Categorical Depth Distribution Network for Monocular 3D Object Detection (CVPR 2021 Oral)
Apache License 2.0
359 stars 62 forks source link

Problems encountered when using multiple Gpus for training #95

Open 123456789live opened 2 years ago

123456789live commented 2 years ago

Dear author, I encountered this problem when using two gpu. How to solve this problem? (zq) omnisky@node01:/data01/zq/CaDDN/tools$ python -m torch.distributed.launch --nproc_per_node=2 train.py --launcher pytorch --batch_size 2 --cfg_file cfgs/kitti_models/CaDDN.yaml


Setting OMP_NUM_THREADS environment variable for each process to be 1 in default, to avoid your system being overloaded, please further tune the variable for optimal performance in your application as needed.
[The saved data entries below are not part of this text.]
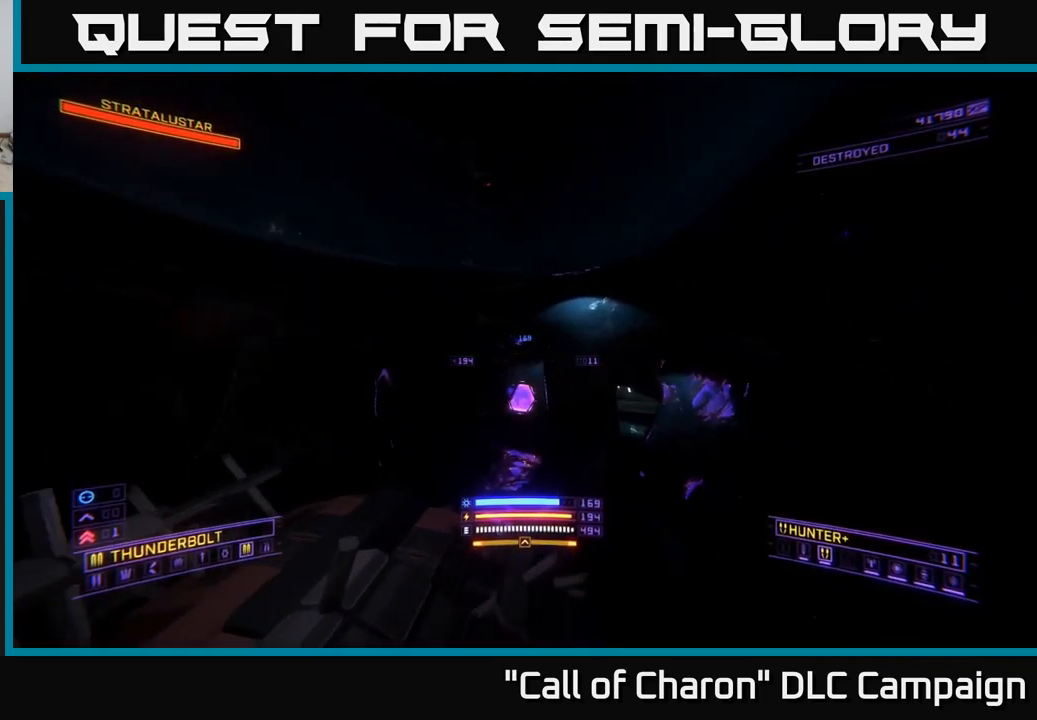
{"buttons": ["X", "L1"], "left_stick": "up", "right_stick": "center", "events": [[216, "X", "down"]]}
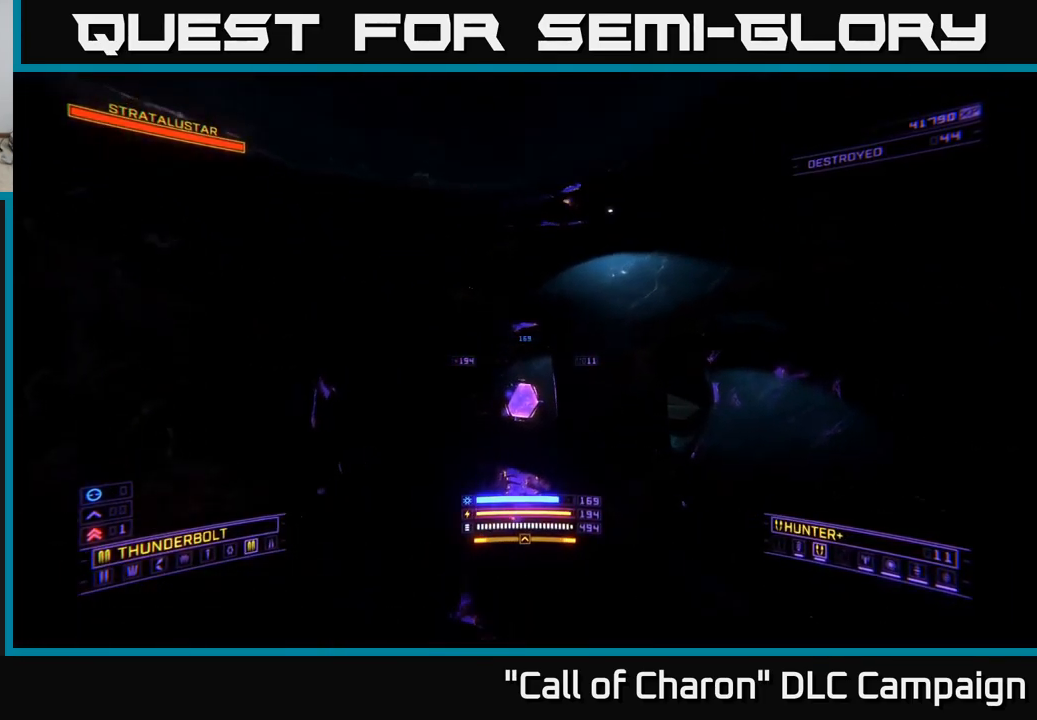
{"buttons": ["L1"], "left_stick": "up", "right_stick": "center", "events": [[266, "X", "up"]]}
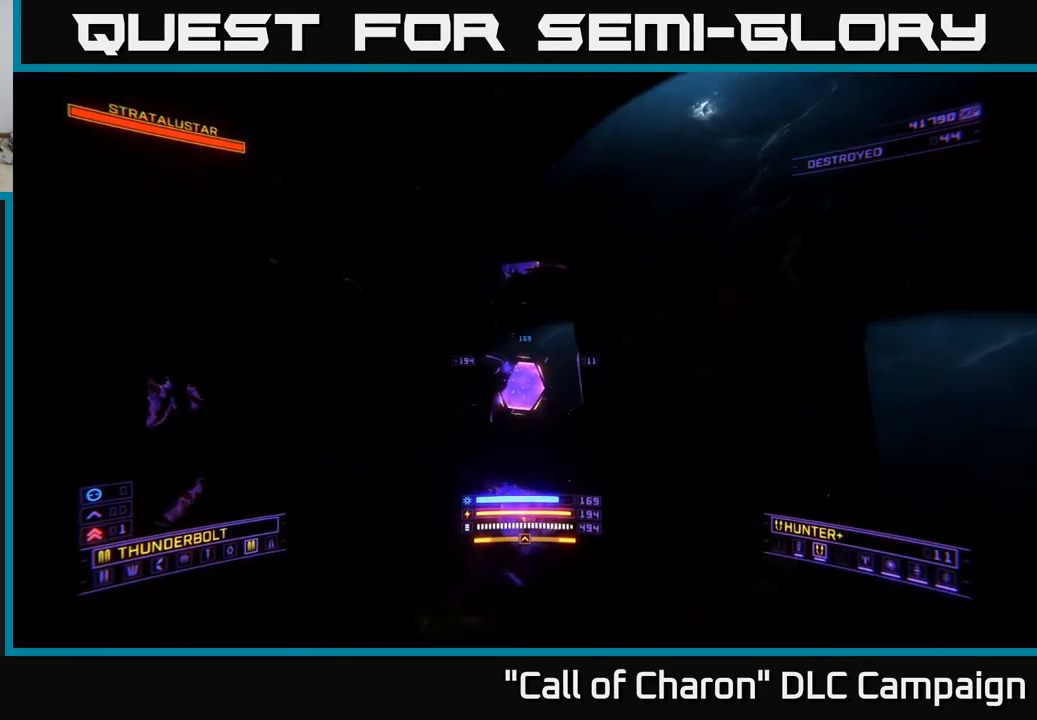
{"buttons": [], "left_stick": "up", "right_stick": "center", "events": [[283, "L1", "up"], [350, "X", "down"], [500, "X", "up"]]}
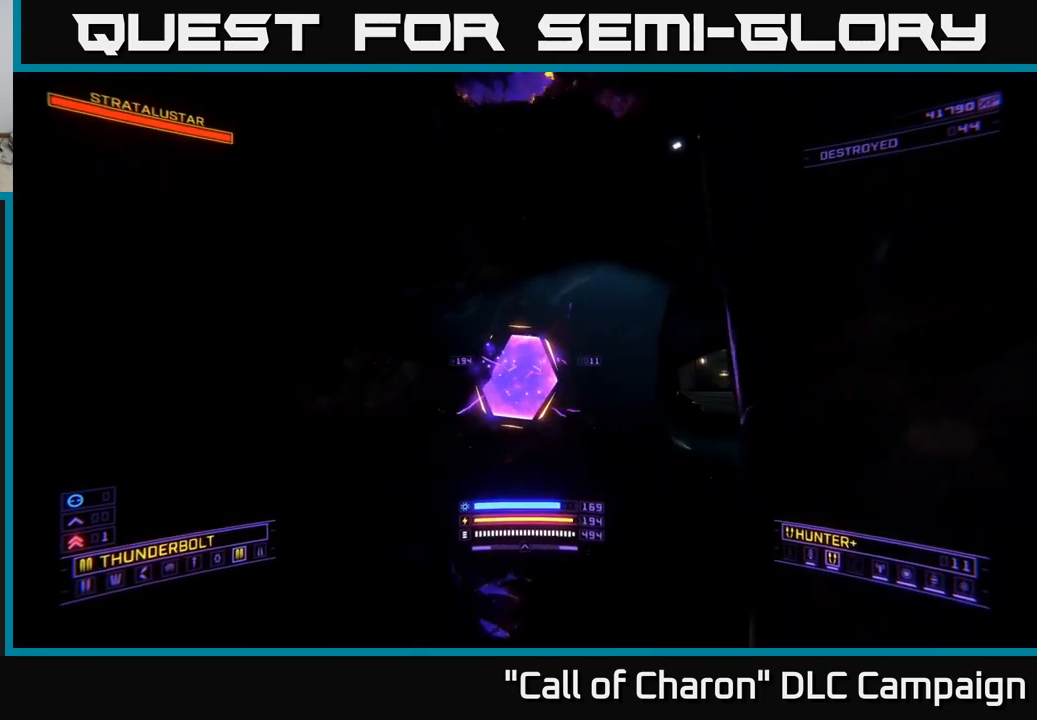
{"buttons": [], "left_stick": "up", "right_stick": "center", "events": [[166, "right_stick", "up-right"], [216, "right_stick", "up"], [383, "right_stick", "center"]]}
Traceback (most recent call last): File "train.py", line 197, in main() File "train.py", line 72, in main assert args.batch_size % total_gpus == 0, 'Batch size should match the number of gpus' AssertionError: Batch size should match the number of gpus Traceback (most recent call last): File "train.py", line 197, in main() File "train.py", line 72, in main assert args.batch_size % total_gpus == 0, 'Batch size should match the number of gpus' AssertionError: Batch size should match the number of gpus Traceback (most recent call last): File "/usr/local/lib/python3.6/runpy.py", line 193, in _run_module_as_main "main", mod_spec) File "/usr/local/lib/python3.6/runpy.py", line 85, in _run_code exec(code, run_globals) File "/home/omnisky/zq/lib/python3.6/site-packages/torch/distributed/launch.py", line 263, in main() File "/home/omnisky/zq/lib/python3.6/site-packages/torch/distributed/launch.py", line 259, in main cmd=cmd) subprocess.CalledProcessError: Command '['/home/omnisky/zq/bin/python3', '-u', 'train.py', '--local_rank=1', '--launcher', 'pytorch', '--batch_size', '2', '--cfg_file', 'cfgs/kitti_models/CaDDN.yaml']' returned non-zero exit status 1. (zq) omnisky@node01:/data01/zq/CaDDN/tools$ python -m torch.distributed.launch --nproc_per_node=2 train.py --launcher pytorch --batch_size 2 --cfg_file cfgs/kitti_models/CaDDN.yaml^C

fgqile commented 2 years ago

i MET IT TOO